++++ AVAILABLE RECORDS ++++
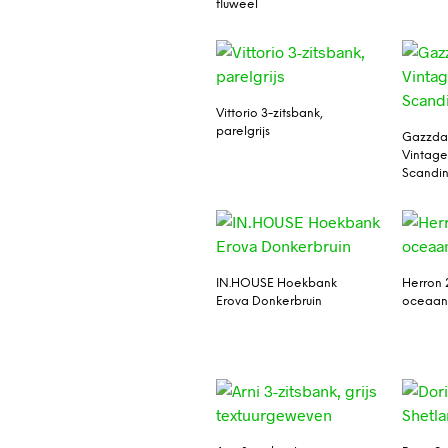
fluweel
Vittorio 3-zitsbank,
parelgrijs
Gazzda
Vintage
Scandin
IN.HOUSE Hoekbank
Herron 
Erova Donkerbruin
oceaan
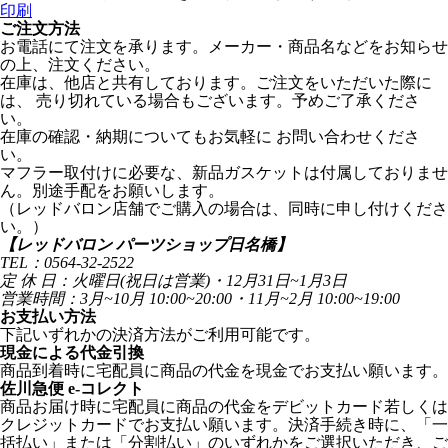
印刷
ご注文方法
お電話にて注文を承ります。メーカー・商品名などをお知らせ
の上、注文ください。
在庫は、他店と共有しております。ご注文をいただいた際に
は、 売り切れている場合もございます。予めご了承くださ
い。
在庫の確認・納期についてもお気軽に お問い合わせくださ
い。
マフラー取付けに必要な、新品ガスケットは付属しておりませ
ん。別途手配をお願いします。
（レッドバロン店舗でご購入の場合は、同時に申し付けくださ
い。）
【レッドバロン パーツショップ日名橋】
TEL：0564-32-2522
定 休 日：火曜日(祝日は営業)・12月31日~1月3日
営業時間：3月~10月 10:00~20:00・11月~2月 10:00~19:00
お支払い方法
下記いずれかの決済方法がご利用可能です。
現金による代金引換
商品到着時に宅配員に商品の代金を現金でお支払い願います。
佐川急便 e-コレクト
商品お届け時に宅配員に商品の代金をデビットカード若しくは
クレジットカードでお支払い願います。決済手続き時に、「一
括払い」または「分割払い」のいずれかをご選択いただき、ご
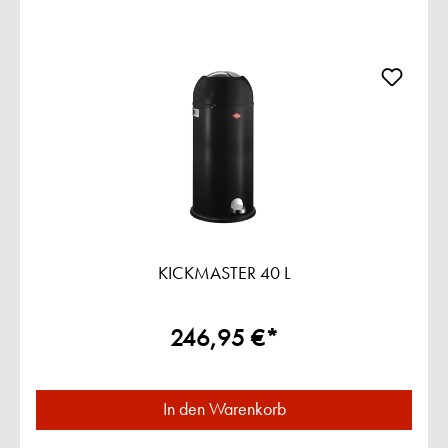
KICKMASTER 40 L
246,95 €*
In den Warenkorb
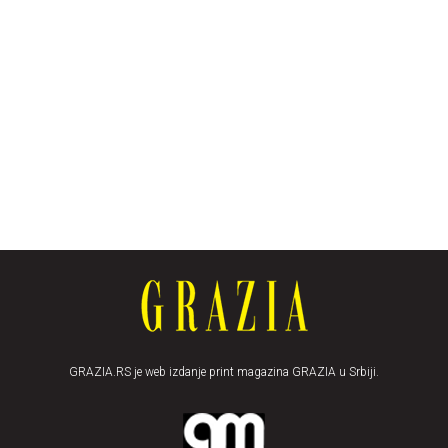
GRAZIA.RS je web izdanje print magazina GRAZIA u Srbiji.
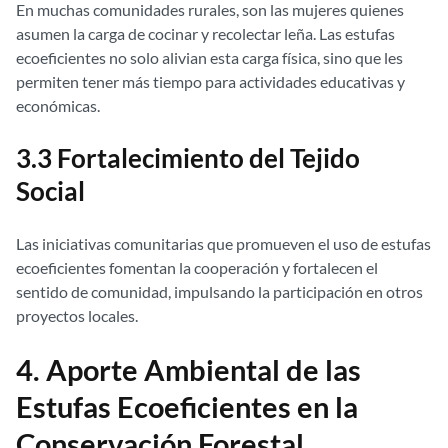
En muchas comunidades rurales, son las mujeres quienes
asumen la carga de cocinar y recolectar leña. Las estufas
ecoeficientes no solo alivian esta carga física, sino que les
permiten tener más tiempo para actividades educativas y
económicas.
3.3 Fortalecimiento del Tejido
Social
Las iniciativas comunitarias que promueven el uso de estufas
ecoeficientes fomentan la cooperación y fortalecen el
sentido de comunidad, impulsando la participación en otros
proyectos locales.
4. Aporte Ambiental de las
Estufas Ecoeficientes en la
Conservación Forestal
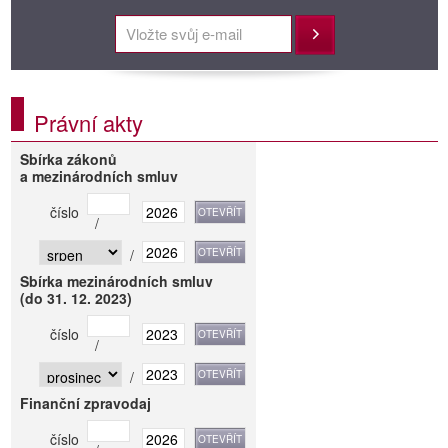
Přihlásit
Právní akty
Sbírka zákonů
a mezinárodních smluv
číslo
/
/
Sbírka mezinárodních smluv
(do 31. 12. 2023)
číslo
/
/
Finanční zpravodaj
číslo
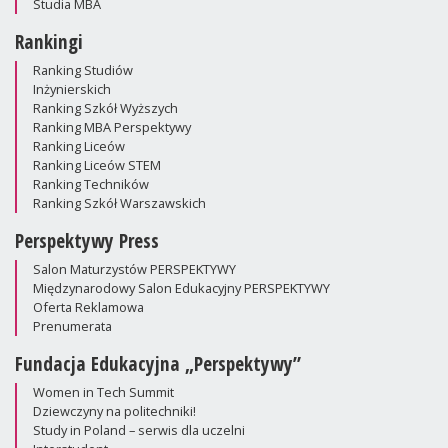
Studia MBA
Rankingi
Ranking Studiów
Inżynierskich
Ranking Szkół Wyższych
Ranking MBA Perspektywy
Ranking Liceów
Ranking Liceów STEM
Ranking Techników
Ranking Szkół Warszawskich
Perspektywy Press
Salon Maturzystów PERSPEKTYWY
Międzynarodowy Salon Edukacyjny PERSPEKTYWY
Oferta Reklamowa
Prenumerata
Fundacja Edukacyjna „Perspektywy”
Women in Tech Summit
Dziewczyny na politechniki!
Study in Poland – serwis dla uczelni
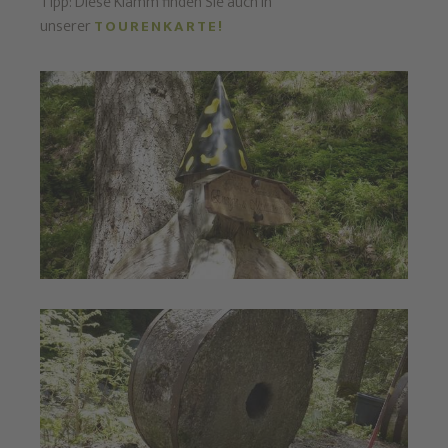
Tipp: Diese Klamm finden Sie auch in
unserer
TOURENKARTE!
++++
WORK INSTRUCTION.
Print the lines from the one that contains "Oferta Reklamowa" through the last line of the data, exactly and in full, and no other lines. Pictures are not part of the copy.

ANSWER.
Oferta Reklamowa
Prenumerata
Fundacja Edukacyjna „Perspektywy”
Women in Tech Summit
Dziewczyny na politechniki!
Study in Poland – serwis dla uczelni
Tipp: Diese Klamm finden Sie auch in
unserer
TOURENKARTE!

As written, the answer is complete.